Classroom furniture has come a long way since the old metal and wood desks of the past.
By August, Bibb County schools will be outfitted with new pieces that are modern yet functional, and community members have provided feedback to help with the selections.
Soft seating, pieces with curves and angles, desks that fit together for collaboration, tiered tables, chairs and stools that rock, and curved shelves are some of the items that were on display at a vendor show this week. Teachers, staff, administrators and residents stopped by the Professional Learning Center at the Martin-Whitley Educational Complex to check out the options and complete a survey.
The district is using $3 million from the education sales tax initiative to replace furniture in most of its facilities, said Jason Daniel, the Capital Improvement Program executive director for the district.
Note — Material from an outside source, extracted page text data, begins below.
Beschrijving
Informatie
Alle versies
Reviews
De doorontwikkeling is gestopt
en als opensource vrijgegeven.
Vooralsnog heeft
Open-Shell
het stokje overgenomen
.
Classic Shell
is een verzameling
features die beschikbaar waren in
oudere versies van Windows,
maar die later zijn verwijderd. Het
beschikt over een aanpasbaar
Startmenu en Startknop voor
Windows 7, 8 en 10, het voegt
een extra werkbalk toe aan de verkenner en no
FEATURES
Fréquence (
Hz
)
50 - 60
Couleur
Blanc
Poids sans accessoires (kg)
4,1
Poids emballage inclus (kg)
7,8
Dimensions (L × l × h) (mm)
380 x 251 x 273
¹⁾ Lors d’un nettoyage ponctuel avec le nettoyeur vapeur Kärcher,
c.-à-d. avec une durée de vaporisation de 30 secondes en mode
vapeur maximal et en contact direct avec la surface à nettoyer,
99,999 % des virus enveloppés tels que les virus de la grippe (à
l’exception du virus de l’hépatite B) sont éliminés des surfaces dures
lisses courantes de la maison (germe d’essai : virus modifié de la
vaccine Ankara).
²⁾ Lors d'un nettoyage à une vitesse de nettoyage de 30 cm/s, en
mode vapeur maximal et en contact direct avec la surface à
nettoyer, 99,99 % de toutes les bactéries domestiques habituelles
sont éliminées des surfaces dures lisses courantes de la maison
Exceptions are schools that are new or recently renovated — including Veterans, Bernd, Porter, Williams and Carter elementary schools and Hutchings College and Career Academy, said Penny Harvey, the program’s construction contract administrator.
Bibb County has never done a complete furniture overhaul, and most schools haven’t received new pieces since they were built.
“I’m hoping it motivates our children to want to succeed because they’ll have the latest and greatest in front of them,” Harvey said.
Changing technology and curricula are driving the need for updated classroom furniture, said Randall Cottrill, with Georgia Specialty Equipment. With more focus on electronic formats, for example, schools don’t need as many bookshelves and students don’t need as much storage space, Cottrill and Harvey said.
Schools are also looking for more flexibility in their rooms, and companies are putting everything on wheels for easy rearrangement. The modern pieces will create more space in the classrooms and common spaces, Harvey said.
Other districts have hosted furniture exhibits, but this was a first for Bibb County. Schoolteachers and staff know what works in the classroom, and a vendor show was a good way to learn about their needs and get feedback.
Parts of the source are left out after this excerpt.